Video Transcript
A proton has a rest mass of 1.67
times 10 to the negative 27th kilograms. At what speed would a proton have
to move in order to have a de Broglie wavelength of 8.82 times 10 to the negative
ninth meters? Use a value of 6.63 times 10 to the
negative 34th joule-seconds for the Planck constant. Give your answer to three
significant figures.
Okay, so in this example, we have a
proton. And we’re told that this proton has
a rest mass, we’ll call it 𝑚 sub zero, of 1.67 times 10 to the negative 27th
kilograms. Now, an object’s rest mass is the
mass it possesses when it’s being measured by an observer at rest relative to the
object. That is, compared to the observer,
the object is not in motion.

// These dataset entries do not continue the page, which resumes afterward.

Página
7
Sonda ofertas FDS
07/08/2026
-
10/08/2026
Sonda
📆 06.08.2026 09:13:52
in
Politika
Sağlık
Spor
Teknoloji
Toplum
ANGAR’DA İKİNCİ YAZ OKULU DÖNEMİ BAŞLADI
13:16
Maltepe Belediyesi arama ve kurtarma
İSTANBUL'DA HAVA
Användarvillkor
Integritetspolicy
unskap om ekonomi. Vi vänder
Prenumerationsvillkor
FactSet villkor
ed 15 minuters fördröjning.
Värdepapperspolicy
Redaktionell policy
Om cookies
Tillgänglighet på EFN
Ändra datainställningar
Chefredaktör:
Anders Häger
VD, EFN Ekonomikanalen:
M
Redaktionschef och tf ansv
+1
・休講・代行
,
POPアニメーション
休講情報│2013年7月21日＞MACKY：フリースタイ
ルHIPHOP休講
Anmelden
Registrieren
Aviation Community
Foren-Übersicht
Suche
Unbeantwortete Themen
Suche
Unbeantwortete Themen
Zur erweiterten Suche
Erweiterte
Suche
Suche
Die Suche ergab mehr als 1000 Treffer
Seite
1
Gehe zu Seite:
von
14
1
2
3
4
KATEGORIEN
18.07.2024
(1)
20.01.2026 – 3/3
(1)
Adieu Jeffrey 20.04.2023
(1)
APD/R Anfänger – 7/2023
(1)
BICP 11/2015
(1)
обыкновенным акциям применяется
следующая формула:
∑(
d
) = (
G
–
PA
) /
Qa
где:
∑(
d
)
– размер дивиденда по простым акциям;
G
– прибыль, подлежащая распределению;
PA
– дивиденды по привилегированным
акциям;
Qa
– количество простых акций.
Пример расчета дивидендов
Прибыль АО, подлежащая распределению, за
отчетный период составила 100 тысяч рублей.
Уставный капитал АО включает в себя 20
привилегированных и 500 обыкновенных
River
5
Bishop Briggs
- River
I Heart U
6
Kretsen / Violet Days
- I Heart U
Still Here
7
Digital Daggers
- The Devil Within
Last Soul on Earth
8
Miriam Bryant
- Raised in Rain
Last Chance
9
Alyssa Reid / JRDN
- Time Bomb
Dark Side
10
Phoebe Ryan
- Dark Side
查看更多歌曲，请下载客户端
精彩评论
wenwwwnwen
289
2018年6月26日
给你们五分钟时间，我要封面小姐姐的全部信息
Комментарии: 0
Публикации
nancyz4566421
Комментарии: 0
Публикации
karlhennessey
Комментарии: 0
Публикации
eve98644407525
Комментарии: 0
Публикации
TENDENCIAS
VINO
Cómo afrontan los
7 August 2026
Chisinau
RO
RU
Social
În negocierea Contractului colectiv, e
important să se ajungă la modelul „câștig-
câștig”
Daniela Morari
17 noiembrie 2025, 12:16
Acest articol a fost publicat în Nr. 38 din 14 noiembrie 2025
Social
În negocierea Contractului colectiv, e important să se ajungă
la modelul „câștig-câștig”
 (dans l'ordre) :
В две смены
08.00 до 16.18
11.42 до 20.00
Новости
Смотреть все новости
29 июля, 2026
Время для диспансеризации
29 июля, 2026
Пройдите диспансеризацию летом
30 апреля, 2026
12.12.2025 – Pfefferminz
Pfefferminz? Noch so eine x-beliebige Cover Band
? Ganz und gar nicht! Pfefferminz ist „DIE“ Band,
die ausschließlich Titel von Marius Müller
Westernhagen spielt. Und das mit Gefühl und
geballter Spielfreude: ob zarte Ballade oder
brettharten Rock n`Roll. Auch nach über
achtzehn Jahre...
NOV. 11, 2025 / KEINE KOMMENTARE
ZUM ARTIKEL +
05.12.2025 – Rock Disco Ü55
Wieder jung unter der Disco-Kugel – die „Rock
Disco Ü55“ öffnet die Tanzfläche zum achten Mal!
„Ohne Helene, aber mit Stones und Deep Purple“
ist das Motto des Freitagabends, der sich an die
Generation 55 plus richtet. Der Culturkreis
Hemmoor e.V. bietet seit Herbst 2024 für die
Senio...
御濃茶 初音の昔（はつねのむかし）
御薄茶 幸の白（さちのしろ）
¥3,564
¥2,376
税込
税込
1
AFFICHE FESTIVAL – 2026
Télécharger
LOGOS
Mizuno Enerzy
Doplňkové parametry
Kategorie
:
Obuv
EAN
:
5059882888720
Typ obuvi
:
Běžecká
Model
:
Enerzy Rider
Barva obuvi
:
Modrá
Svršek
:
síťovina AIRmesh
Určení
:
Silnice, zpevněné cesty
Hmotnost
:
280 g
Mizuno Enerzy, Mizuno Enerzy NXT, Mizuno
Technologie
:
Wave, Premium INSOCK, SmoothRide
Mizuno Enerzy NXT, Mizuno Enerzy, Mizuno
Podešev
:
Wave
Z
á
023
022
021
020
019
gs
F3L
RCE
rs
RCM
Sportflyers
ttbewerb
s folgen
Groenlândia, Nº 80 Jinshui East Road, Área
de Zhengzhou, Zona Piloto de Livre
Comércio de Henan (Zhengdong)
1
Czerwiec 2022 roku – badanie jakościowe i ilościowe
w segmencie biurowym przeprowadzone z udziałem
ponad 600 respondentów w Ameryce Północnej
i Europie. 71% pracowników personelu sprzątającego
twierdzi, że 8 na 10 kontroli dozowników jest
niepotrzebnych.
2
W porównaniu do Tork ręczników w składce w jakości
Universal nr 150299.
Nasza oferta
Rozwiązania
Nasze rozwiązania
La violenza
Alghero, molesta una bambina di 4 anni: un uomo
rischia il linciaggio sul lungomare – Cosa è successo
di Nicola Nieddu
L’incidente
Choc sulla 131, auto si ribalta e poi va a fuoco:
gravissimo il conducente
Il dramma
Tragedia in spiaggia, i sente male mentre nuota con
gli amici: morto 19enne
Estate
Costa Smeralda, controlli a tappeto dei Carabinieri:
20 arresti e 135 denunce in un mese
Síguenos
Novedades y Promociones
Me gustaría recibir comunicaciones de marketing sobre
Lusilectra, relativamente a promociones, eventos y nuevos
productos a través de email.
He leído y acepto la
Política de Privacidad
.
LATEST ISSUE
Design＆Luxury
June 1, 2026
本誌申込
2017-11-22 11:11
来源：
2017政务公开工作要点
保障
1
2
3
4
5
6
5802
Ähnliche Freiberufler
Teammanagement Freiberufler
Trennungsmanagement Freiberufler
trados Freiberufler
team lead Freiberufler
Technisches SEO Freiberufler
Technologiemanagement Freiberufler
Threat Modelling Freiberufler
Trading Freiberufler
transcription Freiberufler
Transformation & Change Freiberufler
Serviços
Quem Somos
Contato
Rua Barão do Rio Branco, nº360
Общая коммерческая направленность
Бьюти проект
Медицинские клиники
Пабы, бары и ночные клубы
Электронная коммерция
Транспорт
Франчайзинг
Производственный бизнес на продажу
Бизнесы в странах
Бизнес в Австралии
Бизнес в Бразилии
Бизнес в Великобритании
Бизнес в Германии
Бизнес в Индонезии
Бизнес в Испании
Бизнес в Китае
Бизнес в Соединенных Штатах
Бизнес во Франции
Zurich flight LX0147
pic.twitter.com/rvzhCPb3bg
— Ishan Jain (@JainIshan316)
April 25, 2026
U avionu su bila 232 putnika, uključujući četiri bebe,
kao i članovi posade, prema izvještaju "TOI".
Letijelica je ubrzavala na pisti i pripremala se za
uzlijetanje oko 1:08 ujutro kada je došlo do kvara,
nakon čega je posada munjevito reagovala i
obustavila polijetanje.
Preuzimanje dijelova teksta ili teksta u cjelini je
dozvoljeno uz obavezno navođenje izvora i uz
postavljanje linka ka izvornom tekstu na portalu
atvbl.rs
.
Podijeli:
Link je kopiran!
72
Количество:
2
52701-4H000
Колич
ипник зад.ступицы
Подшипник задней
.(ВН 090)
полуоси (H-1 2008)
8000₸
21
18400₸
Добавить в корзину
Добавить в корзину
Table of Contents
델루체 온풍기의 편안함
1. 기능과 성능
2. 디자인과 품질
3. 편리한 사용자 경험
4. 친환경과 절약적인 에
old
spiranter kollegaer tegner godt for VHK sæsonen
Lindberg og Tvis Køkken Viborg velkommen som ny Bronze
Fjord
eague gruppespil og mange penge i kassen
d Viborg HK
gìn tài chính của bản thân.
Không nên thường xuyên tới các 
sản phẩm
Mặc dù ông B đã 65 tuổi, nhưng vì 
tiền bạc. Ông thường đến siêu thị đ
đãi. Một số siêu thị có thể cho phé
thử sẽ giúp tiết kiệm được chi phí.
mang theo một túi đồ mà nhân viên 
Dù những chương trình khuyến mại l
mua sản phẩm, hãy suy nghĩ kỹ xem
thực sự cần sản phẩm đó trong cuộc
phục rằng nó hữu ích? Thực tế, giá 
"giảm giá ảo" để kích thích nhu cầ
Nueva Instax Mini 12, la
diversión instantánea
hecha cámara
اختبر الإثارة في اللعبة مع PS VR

What we want to consider is how
fast does a proton with this rest mass have to move in order to have this specific
de Broglie wavelength, 8.82 times 10 to the negative ninth meters.
So let’s say that we want to solve
for the velocity 𝑣 of this proton. And in support of finding this, we
can say that the given de Broglie wavelength of the proton is represented by 𝜆 sub
B. At this point, we can recall that
the de Broglie wavelength of any object is equal to Planck’s constant ℎ divided by
the momentum of that object. In other words, it’s equal to ℎ
divided by 𝑚 times 𝑣, the object’s mass and its velocity.
Now, in our case, it’s not the de
Broglie wavelength of the proton we want to solve for, but rather its speed. So let’s rearrange this equation to
solve for 𝑣. To do this, let’s multiply both
sides by 𝑣 divided by 𝜆 B. This cancels out the de Broglie
wavelength on the left. And it cancels out the speed 𝑣 on
the right. So then, the proton speed we want
to solve for is equal to Planck’s constant divided by the mass of the proton times
its de Broglie wavelength. Regarding these values, we’re to
use a value of 6.63 times 10 to the negative 34th joule-seconds for ℎ. We’re given the de Broglie
wavelength 𝜆 B of the proton. And for its mass, we’ll use its
rest mass, 𝑚 sub zero, given as 1.67 times 10 to the negative 27th kilograms.
With all these values plugged in,
note that all three are given to a precision of three significant figures. Our final answer then will have
that same number. Calculating this result, we find an
answer of 45.0 meters per second. This is a fairly low speed,
certainly nonrelativistic. And it’s the speed the proton would
need to have in order to have the given de Broglie wavelength.